Report: Marlborough's economy in fine form
Marlborough's economy out-performed New Zealand's over the past 10 years and criticism of Marlborough's economic performance is unfounded, a Marlborough District Council report says.
The report says that, overall, Marlborough had outperformed the New Zealand average in terms of GDP growth between 2002 and 2012.
The past four years had been especially difficult for Marlborough. However, it had been insulated by its economic diversity, the report said.
Marlborough appeared to be in recovery and was showing positive signs of increasing economic efficiency.
The report will be discussed at the council's regional development and planning committee meeting on Wednesday.
It was commissioned after Marlborough's economy was criticised as "under-performing" at last year's aquaculture industry conference in Nelson in October, and prepared by independent economic anthropologist Amanda Lynn.
Where Marlborough had not outperformed the New Zealand average, it had outperformed its closest neighbour Tasman-Nelson, the report said.
"From 2007, Marlborough's performance has been negatively influenced by drought, wine industry consolidation, the global financial crisis, and two Christchurch earthquakes. The economic cost of the Marlborough earthquakes and the Interislander ferry failure is not yet fully known."
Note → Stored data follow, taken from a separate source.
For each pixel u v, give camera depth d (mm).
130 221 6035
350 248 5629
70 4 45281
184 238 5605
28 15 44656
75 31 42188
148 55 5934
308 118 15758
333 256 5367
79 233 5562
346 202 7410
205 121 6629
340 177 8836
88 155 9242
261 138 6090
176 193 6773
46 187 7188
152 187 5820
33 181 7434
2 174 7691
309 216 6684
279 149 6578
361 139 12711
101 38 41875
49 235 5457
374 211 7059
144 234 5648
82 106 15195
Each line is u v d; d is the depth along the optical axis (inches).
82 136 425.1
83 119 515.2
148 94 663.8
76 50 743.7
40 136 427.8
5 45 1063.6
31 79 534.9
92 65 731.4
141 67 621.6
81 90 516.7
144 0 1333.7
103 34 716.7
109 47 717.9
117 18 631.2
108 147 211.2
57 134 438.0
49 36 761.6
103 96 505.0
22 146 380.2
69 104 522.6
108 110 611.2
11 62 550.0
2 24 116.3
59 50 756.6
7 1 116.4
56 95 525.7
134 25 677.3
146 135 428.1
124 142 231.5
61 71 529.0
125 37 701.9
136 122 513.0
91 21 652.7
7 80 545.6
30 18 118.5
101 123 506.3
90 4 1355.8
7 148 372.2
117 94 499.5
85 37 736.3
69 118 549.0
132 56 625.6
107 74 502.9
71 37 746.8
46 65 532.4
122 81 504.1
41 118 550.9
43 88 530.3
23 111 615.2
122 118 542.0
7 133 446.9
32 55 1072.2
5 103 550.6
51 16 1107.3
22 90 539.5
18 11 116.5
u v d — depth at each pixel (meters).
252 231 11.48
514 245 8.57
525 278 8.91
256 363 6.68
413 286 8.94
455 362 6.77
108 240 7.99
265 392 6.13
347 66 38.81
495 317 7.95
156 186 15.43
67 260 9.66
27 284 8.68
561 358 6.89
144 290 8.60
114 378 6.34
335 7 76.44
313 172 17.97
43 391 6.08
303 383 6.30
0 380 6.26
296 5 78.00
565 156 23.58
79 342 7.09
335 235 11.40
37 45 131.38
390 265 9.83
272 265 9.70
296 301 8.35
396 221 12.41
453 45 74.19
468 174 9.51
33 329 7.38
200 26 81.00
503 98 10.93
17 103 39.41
The Marlborough economy had shown increasing diversity over the 10 years from 2002-12.
"Though Marlborough has a robust primary sector, its secondary sector has grown considerably to the point where manufacturing is now the lead industry in the Marlborough economy."
It said Marlborough had coped better than New Zealand as a whole with the 2007-08 global financial crisis, and this resilience was due significantly to the diverse and competitive nature of the Marlborough economy.
However, a combination of circumstances did lead to a decline in performance of the Marlborough economy compared to the national average in the lead-in to 2010.
Key areas for Marlborough in the future were sustainable growth, high-quality jobs, higher individual earnings, higher qualifications and population shape, the report said.
Data suggested focusing on the development or transfer of technologies to reduce low-wage employment and increasing quality jobs supported by higher qualifications, rather than a focus on creating more low-wage jobs, it said.